A book that I am reading [1] says something that I need help understanding.
The book first describes the input(), output(), and unput() functions. Then it says this:
The use of output() allows Lex to be used as a tool for stand-alone data "filters" for transforming a stream of data.
Below is a lexer I created. It is a stand-alone data filter for transforming a stream of data (it finds all occurrences of a word and outputs the word and its line number). It does not use output()
, it uses fprintf
. How would my lexer be different if it used output()
? Is it recommended to use output()
? Please help me to understand the significance of what the book says.
%option noyywrap
%option always-interactive
%option yylineno
%{
#include <stdlib.h>
#include <string.h>
#include <stdio.h>
#define DESIRED_STRING "FORMAT"
%}
%%
[^\n]+ {
char *ret;
ret = strstr(yytext, DESIRED_STRING);
if (ret) {
fprintf(stdout, "%d: %s\n", yylineno, yytext);
}
}
\n { }
%%
int main()
{yylex();}
[1] Crafting a Compiler with C, page 69.
There is no output()
function in standard lex, nor in Flex. So I'd suggest ignoring any book which suggests you use it.
The functions specified by Posix which can be used in user code in the lex input file are:
int yylex(void);
int yymore(void);
int yyless(int n);
int input(void);
int unput(int c);
Contrary to what your book says, these functions cannot be replaced or redefined as macros. Redefining them will result in undefined behaviour.
In addition, a function with prototype:
int yywrap(void);
is called but not defined. You must define it yourself, either as a function or a macro, or link with -ll
(which defines it as a function which always returns 1). If you use flex, you also have the option of including %option noyywrap
or linking with -lfl
.
Flex provides some other functions which have to do with buffer management.
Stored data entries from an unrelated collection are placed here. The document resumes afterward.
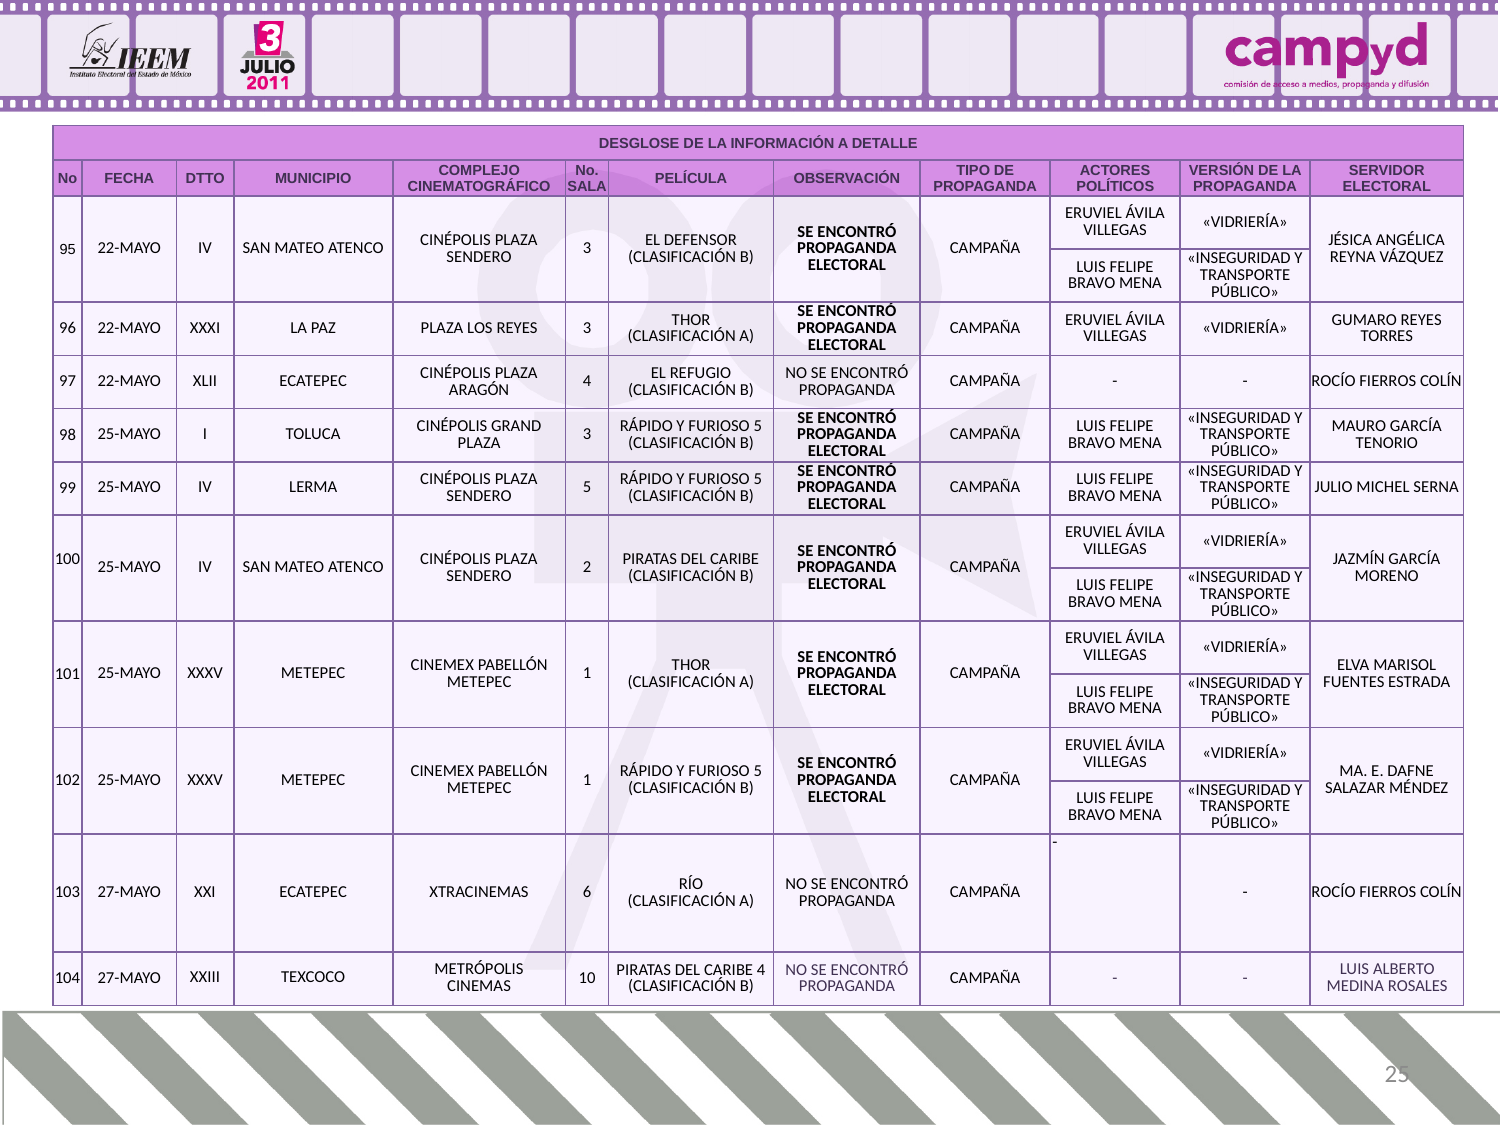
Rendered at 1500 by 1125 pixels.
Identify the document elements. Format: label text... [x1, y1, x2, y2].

table_cell - [1181, 953, 1309, 1005]
table_cell NO SE ENCONTRÓ PROPAGANDA [774, 835, 919, 951]
table_cell METRÓPOLIS CINEMAS [394, 953, 565, 1005]
table_cell CAMPAÑA [921, 356, 1049, 408]
table_cell RÁPIDO Y FURIOSO 5 (CLASIFICACIÓN B) [609, 728, 773, 833]
table_cell SE ENCONTRÓ PROPAGANDA ELECTORAL [774, 303, 919, 355]
table_cell RÍO (CLASIFICACIÓN A) [609, 835, 773, 951]
table_cell CAMPAÑA [921, 463, 1049, 514]
table_cell 27-MAYO [83, 835, 176, 951]
table_cell SAN MATEO ATENCO [235, 197, 392, 301]
table_cell FECHA [83, 161, 176, 195]
table_cell PIRATAS DEL CARIBE 4 (CLASIFICACIÓN B) [609, 953, 773, 1005]
table_cell 99 [54, 463, 81, 514]
table_cell «INSEGURIDAD Y TRANSPORTE PÚBLICO» [1181, 782, 1309, 833]
table_cell VERSIÓN DE LA PROPAGANDA [1181, 161, 1309, 195]
table_cell 25-MAYO [83, 409, 176, 461]
table_cell 101 [54, 622, 81, 727]
table_cell CAMPAÑA [921, 197, 1049, 301]
table_cell METEPEC [235, 728, 392, 833]
table_cell RÁPIDO Y FURIOSO 5 (CLASIFICACIÓN B) [609, 409, 773, 461]
table_cell MAURO GARCÍA TENORIO [1311, 409, 1463, 461]
table_cell LUIS FELIPE BRAVO MENA [1051, 250, 1179, 301]
table_cell SE ENCONTRÓ PROPAGANDA ELECTORAL [774, 622, 919, 727]
table_cell MA. E. DAFNE SALAZAR MÉNDEZ [1311, 728, 1463, 833]
table_cell CINÉPOLIS PLAZA SENDERO [394, 197, 565, 301]
table_cell 25-MAYO [83, 516, 176, 620]
table_cell LUIS FELIPE BRAVO MENA [1051, 569, 1179, 620]
table_cell ELVA MARISOL FUENTES ESTRADA [1311, 622, 1463, 727]
table_cell LA PAZ [235, 303, 392, 355]
table_cell 6 [566, 835, 608, 951]
table_cell CINEMEX PABELLÓN METEPEC [394, 622, 565, 727]
table_cell 95 [54, 197, 81, 301]
slide_number 25 [1074, 1042, 1425, 1103]
table_cell - [1051, 835, 1179, 951]
table_cell SERVIDOR ELECTORAL [1311, 161, 1463, 195]
table_cell 103 [54, 835, 81, 951]
table_cell 100 [54, 516, 81, 620]
table_cell XXXV [177, 622, 233, 727]
table_cell TIPO DE PROPAGANDA [921, 161, 1049, 195]
table_cell «VIDRIERÍA» [1181, 197, 1309, 248]
table_cell XXXV [177, 728, 233, 833]
table_cell 3 [566, 197, 608, 301]
table_cell SE ENCONTRÓ PROPAGANDA ELECTORAL [774, 463, 919, 514]
table_cell NO SE ENCONTRÓ PROPAGANDA [774, 356, 919, 408]
table_cell 10 [566, 953, 608, 1005]
table_cell OBSERVACIÓN [774, 161, 919, 195]
table_cell LUIS FELIPE BRAVO MENA [1051, 463, 1179, 514]
table_cell 25-MAYO [83, 622, 176, 727]
table_cell - [1051, 953, 1179, 1005]
table_cell EL DEFENSOR (CLASIFICACIÓN B) [609, 197, 773, 301]
table_cell MUNICIPIO [235, 161, 392, 195]
table_cell IV [177, 197, 233, 301]
table_cell CINEMEX PABELLÓN METEPEC [394, 728, 565, 833]
table_cell TEXCOCO [235, 953, 392, 1005]
table_cell METEPEC [235, 622, 392, 727]
table_cell 22-MAYO [83, 197, 176, 301]
table_cell LUIS FELIPE BRAVO MENA [1051, 409, 1179, 461]
table_cell - [1181, 356, 1309, 408]
table_cell 5 [566, 463, 608, 514]
table_cell EL REFUGIO (CLASIFICACIÓN B) [609, 356, 773, 408]
table_cell 22-MAYO [83, 356, 176, 408]
table_cell ROCÍO FIERROS COLÍN [1311, 356, 1463, 408]
table_cell 97 [54, 356, 81, 408]
table_cell SE ENCONTRÓ PROPAGANDA ELECTORAL [774, 728, 919, 833]
table_cell 25-MAYO [83, 728, 176, 833]
table_cell «INSEGURIDAD Y TRANSPORTE PÚBLICO» [1181, 463, 1309, 514]
table_cell GUMARO REYES TORRES [1311, 303, 1463, 355]
table_cell «INSEGURIDAD Y TRANSPORTE PÚBLICO» [1181, 569, 1309, 620]
table_cell NO SE ENCONTRÓ PROPAGANDA [774, 953, 919, 1005]
table_cell XTRACINEMAS [394, 835, 565, 951]
table_cell CAMPAÑA [921, 835, 1049, 951]
table_cell 102 [54, 728, 81, 833]
table_cell JAZMÍN GARCÍA MORENO [1311, 516, 1463, 620]
table_cell IV [177, 463, 233, 514]
table_cell «INSEGURIDAD Y TRANSPORTE PÚBLICO» [1181, 675, 1309, 727]
table_cell PLAZA LOS REYES [394, 303, 565, 355]
table_cell - [1181, 835, 1309, 951]
table_cell ERUVIEL ÁVILA VILLEGAS [1051, 728, 1179, 780]
table_cell CINÉPOLIS PLAZA SENDERO [394, 463, 565, 514]
table_cell ERUVIEL ÁVILA VILLEGAS [1051, 197, 1179, 248]
table_cell I [177, 409, 233, 461]
table_cell CAMPAÑA [921, 516, 1049, 620]
table_cell CAMPAÑA [921, 622, 1049, 727]
table_cell CAMPAÑA [921, 953, 1049, 1005]
table_cell 96 [54, 303, 81, 355]
table_cell SE ENCONTRÓ PROPAGANDA ELECTORAL [774, 516, 919, 620]
table_cell ECATEPEC [235, 835, 392, 951]
table_cell CINÉPOLIS GRAND PLAZA [394, 409, 565, 461]
table_cell 25-MAYO [83, 463, 176, 514]
table_cell ROCÍO FIERROS COLÍN [1311, 835, 1463, 951]
table_cell ERUVIEL ÁVILA VILLEGAS [1051, 303, 1179, 355]
table_cell SE ENCONTRÓ PROPAGANDA ELECTORAL [774, 197, 919, 301]
table_cell - [1051, 356, 1179, 408]
table_cell LUIS FELIPE BRAVO MENA [1051, 782, 1179, 833]
table_cell RÁPIDO Y FURIOSO 5 (CLASIFICACIÓN B) [609, 463, 773, 514]
table_cell 3 [566, 409, 608, 461]
table_cell XLII [177, 356, 233, 408]
table_cell XXI [177, 835, 233, 951]
table_cell 22-MAYO [83, 303, 176, 355]
table_cell XXIII [177, 953, 233, 1005]
table_cell «VIDRIERÍA» [1181, 728, 1309, 780]
table_cell LUIS ALBERTO MEDINA ROSALES [1311, 953, 1463, 1005]
table_cell XXXI [177, 303, 233, 355]
table_cell No [54, 161, 81, 195]
table_cell 98 [54, 409, 81, 461]
table_cell CINÉPOLIS PLAZA SENDERO [394, 516, 565, 620]
table_cell CAMPAÑA [921, 303, 1049, 355]
table_cell CINÉPOLIS PLAZA ARAGÓN [394, 356, 565, 408]
table_cell PIRATAS DEL CARIBE (CLASIFICACIÓN B) [609, 516, 773, 620]
table_cell «VIDRIERÍA» [1181, 303, 1309, 355]
table_cell ECATEPEC [235, 356, 392, 408]
table_cell 1 [566, 728, 608, 833]
table_cell PELÍCULA [609, 161, 773, 195]
picture [0, 0, 1500, 1125]
table_cell THOR (CLASIFICACIÓN A) [609, 622, 773, 727]
table_cell 3 [566, 303, 608, 355]
table_cell 4 [566, 356, 608, 408]
table_cell THOR (CLASIFICACIÓN A) [609, 303, 773, 355]
table_cell TOLUCA [235, 409, 392, 461]
table_cell LERMA [235, 463, 392, 514]
table_cell «VIDRIERÍA» [1181, 622, 1309, 673]
table_cell «INSEGURIDAD Y TRANSPORTE PÚBLICO» [1181, 409, 1309, 461]
table_cell ERUVIEL ÁVILA VILLEGAS [1051, 622, 1179, 673]
table_cell SE ENCONTRÓ PROPAGANDA ELECTORAL [774, 409, 919, 461]
table_cell «INSEGURIDAD Y TRANSPORTE PÚBLICO» [1181, 250, 1309, 301]
table_cell JÉSICA ANGÉLICA REYNA VÁZQUEZ [1311, 197, 1463, 301]
table_cell No. SALA [566, 161, 608, 195]
table_header DESGLOSE DE LA INFORMACIÓN A DETALLE [54, 126, 1463, 159]
table_cell LUIS FELIPE BRAVO MENA [1051, 675, 1179, 727]
table_cell «VIDRIERÍA» [1181, 516, 1309, 567]
table_cell JULIO MICHEL SERNA [1311, 463, 1463, 514]
table_cell SAN MATEO ATENCO [235, 516, 392, 620]
table_cell CAMPAÑA [921, 409, 1049, 461]
table_cell CAMPAÑA [921, 728, 1049, 833]
table_cell ERUVIEL ÁVILA VILLEGAS [1051, 516, 1179, 567]
table_cell DTTO [177, 161, 233, 195]
table_cell 2 [566, 516, 608, 620]
table_cell COMPLEJO CINEMATOGRÁFICO [394, 161, 565, 195]
table_cell ACTORES POLÍTICOS [1051, 161, 1179, 195]
table_cell IV [177, 516, 233, 620]
table_cell 27-MAYO [83, 953, 176, 1005]
table_cell 1 [566, 622, 608, 727]
table_cell 104 [54, 953, 81, 1005]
But it doesn't provide or use an output()
function.
It's not quite the case that your book is inventing things. The original AT&T lex implementation did define and use a macro output(c)
(whose definition was fputc(c, yyout)
). But it didn't provide for the possibility of using a different definition either. In any event, that ship has sailed.
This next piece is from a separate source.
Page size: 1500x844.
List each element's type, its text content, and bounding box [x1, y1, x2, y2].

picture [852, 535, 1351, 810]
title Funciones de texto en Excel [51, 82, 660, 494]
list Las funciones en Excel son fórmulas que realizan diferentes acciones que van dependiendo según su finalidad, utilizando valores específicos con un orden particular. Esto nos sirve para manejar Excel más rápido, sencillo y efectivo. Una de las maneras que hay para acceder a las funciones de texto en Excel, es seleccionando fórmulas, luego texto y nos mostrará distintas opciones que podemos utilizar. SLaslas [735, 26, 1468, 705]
Posix requires that it be possible to use ECHO;
in a lex action, a feature which all lex implementations that I know of provide (including Flex). ECHO;
outputs yytext
to yyout
, and is used as the action for the default fallback rule. It's a macro, obviously. Posix doesn't require that it be possible to redefine it. Flex does allow you to do so, though. Since Flex allows yytext
to contain NUL characters, its definition of ECHO
does not use fputs
, as it was in AT&T lex; instead, Flex expands it to a call to fwrite
, using yyleng
as the number of bytes to output.
Flex's C++ interface (which is clearly non-standard since there is no standard for C++ lexers) adds the method virtual void LexerOutput(const char*, int)
to the yyFlexLexer
class. You can override it in your derived class.